One of the major changes to the role of gaffer has been a greater acknowledgement of their creative input. I have seen that role change since my early years with Roy Rodhouse. These days I go to meetings with the art department and am able to explain why we need a window or a practical light in a certain position as a light source. It's a much better way of working because we know that once we get on the floor we will have sources in the right places. In the old days we would turn up and likely have to pull the set to pieces.
Dan Mindel BSC ASC (Star Wars: The Force Awakens) says:
If you are going to shoot a movie, Perry is your man. I've known him since I was a kid and he's now one of the world's leading gaffers. He is great to work with, has a complete understanding of lighting camera and production and he gives DPs so many options. His opinions and aesthetics are only going to bring class and style to a production, which gives the movie depth and resonance. His sense of humour is great – we laugh all the time. One little known fact is that his lighting department has their own blend of tea, tea pot and tea cosy (knitted by one of his sparks' mums). Whilst shooting a giant movie a few years ago the tea cosy was kidnapped! Days later photos started arriving from around the world of the cosy at famous landmarks with the electric department keeping us all amused with this on-going mystery for months. It was all resolved by the producer, with a confession after the fact, but I was under suspicion for a while... which is no joke with these guys when their tea ceremony is at stake.

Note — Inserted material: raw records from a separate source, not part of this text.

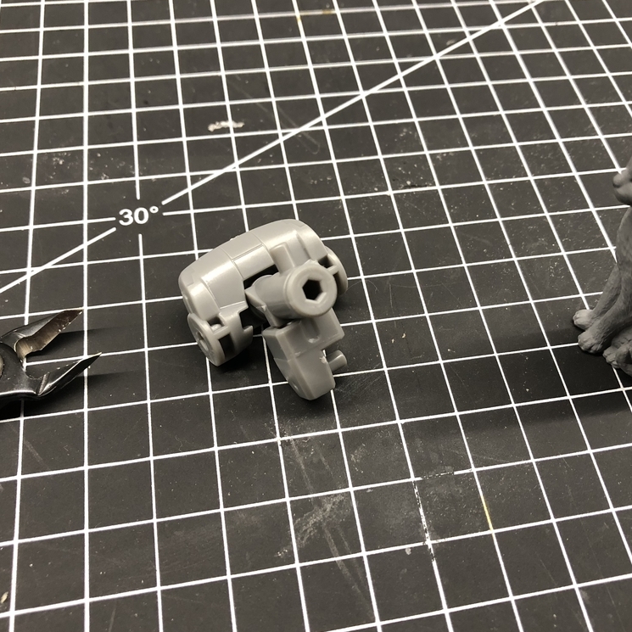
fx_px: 702
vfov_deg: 48.4
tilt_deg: -56.8
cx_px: 344
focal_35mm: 34
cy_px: 322
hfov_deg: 48.4
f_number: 1.8
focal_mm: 3.99
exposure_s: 1/17
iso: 80
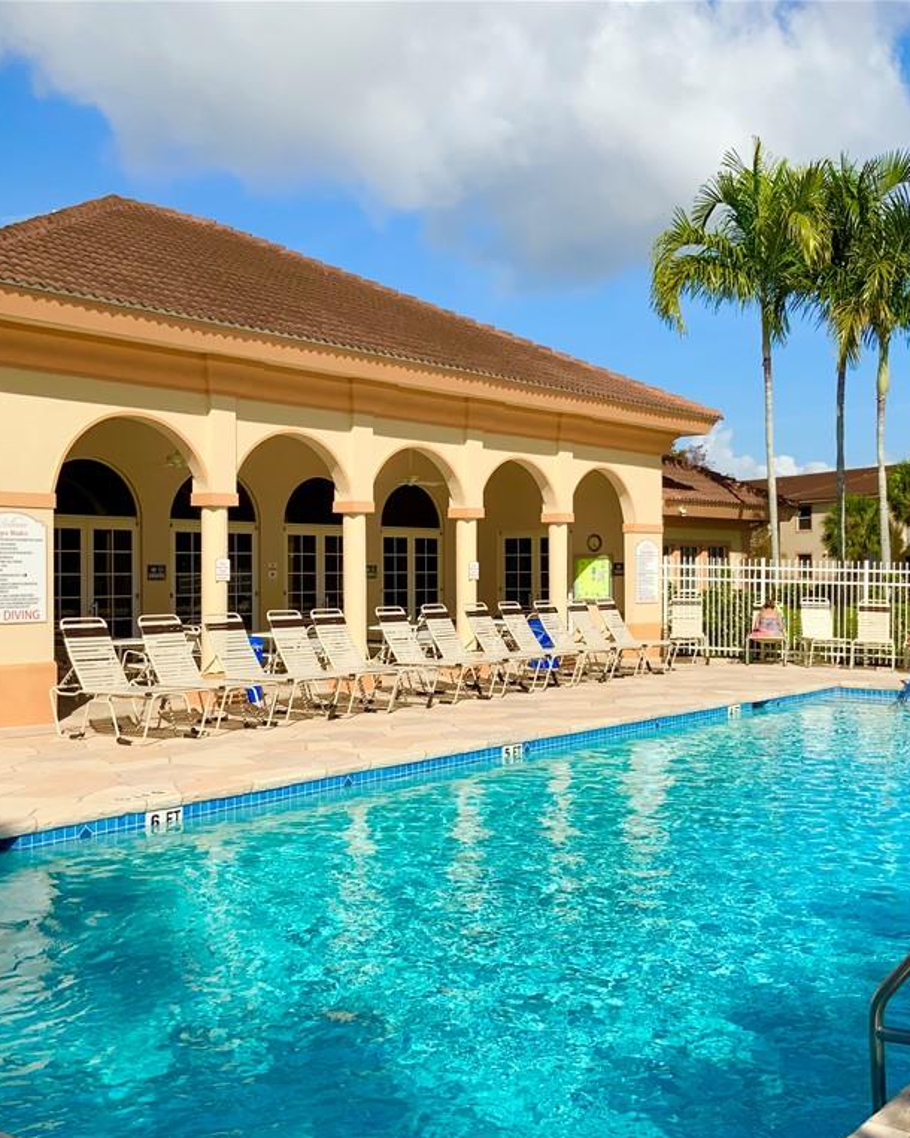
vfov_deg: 47.9
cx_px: 503
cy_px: 571
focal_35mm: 38
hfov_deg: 39.1
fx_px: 1280
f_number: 1.8
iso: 20
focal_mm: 3
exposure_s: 1/4065
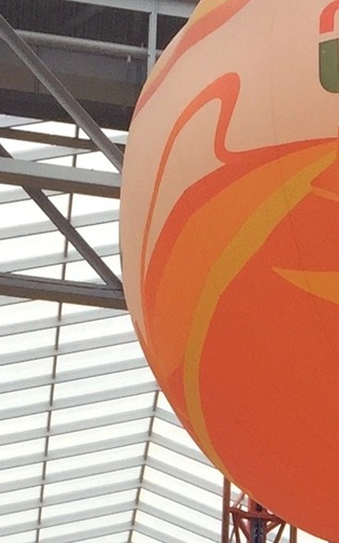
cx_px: 446
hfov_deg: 8.3
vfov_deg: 12.4
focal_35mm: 156
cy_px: 950
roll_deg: -0.8
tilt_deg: +15.5
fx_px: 2306
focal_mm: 4.15
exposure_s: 1/60
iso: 40
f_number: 2.2
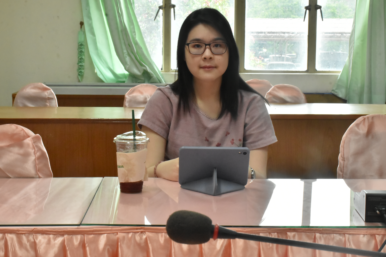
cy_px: 128
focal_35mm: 68
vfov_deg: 20.2
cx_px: 193
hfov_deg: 29.9
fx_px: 724
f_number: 18
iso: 3200
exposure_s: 1/50
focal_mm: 45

Bradford Young ASC (untitled Han Solo Anthology) says:
On the Han Solo film I'm looking for something naturalistic, dark and atmospheric. At the start I had a bunch of images on the wall which were very expressive, in terms of composition and lighting. Perry came in the room and said “Yep, I know how to do that.” He knows exactly where all the lights have to go. Which is exactly what I needed on a film this big – somebody with a good foundation, so that I could just add on top of that. Perry's reputation precedes him. When I pick a gaffer I am looking for somebody with similar taste, and also somebody I can learn from. You want to surround yourself with people who make you feel comfortable, so you can build a bit of a security blanket, so that when you push the envelope there are good checks and balances. Good gaffers tell you when you are pushing the lighting a bit too hard. When you are playing too safe they tell you to push a bit harder. Sometimes cinematographers get so dogmatic about the flavour of light we want that we paint ourselves into a corner. That's the beauty of a gaffer like Perry. He's already anticipated what I might need and he doesn't mind if I only turn on one light. He always says: “I'd rather be looking at it than looking for it.”